** ACTIVITY **
Rewrite each line of the data below as an item in a numbered list, omitting any blank lines.

AVAILABLE DATA below:

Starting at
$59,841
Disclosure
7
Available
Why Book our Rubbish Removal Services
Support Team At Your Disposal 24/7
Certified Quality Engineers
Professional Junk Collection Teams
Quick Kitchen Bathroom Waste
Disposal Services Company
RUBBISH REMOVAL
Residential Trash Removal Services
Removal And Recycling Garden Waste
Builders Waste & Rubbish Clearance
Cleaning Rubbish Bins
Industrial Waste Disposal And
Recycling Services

End of AVAILABLE DATA.

** TASK RESPONSE **
1. Starting at
2. $59,841
3. Disclosure
4. 7
5. Available
6. Why Book our Rubbish Removal Services
7. Support Team At Your Disposal 24/7
8. Certified Quality Engineers
9. Professional Junk Collection Teams
10. Quick Kitchen Bathroom Waste
11. Disposal Services Company
12. RUBBISH REMOVAL
13. Residential Trash Removal Services
14. Removal And Recycling Garden Waste
15. Builders Waste & Rubbish Clearance
16. Cleaning Rubbish Bins
17. Industrial Waste Disposal And
18. Recycling Services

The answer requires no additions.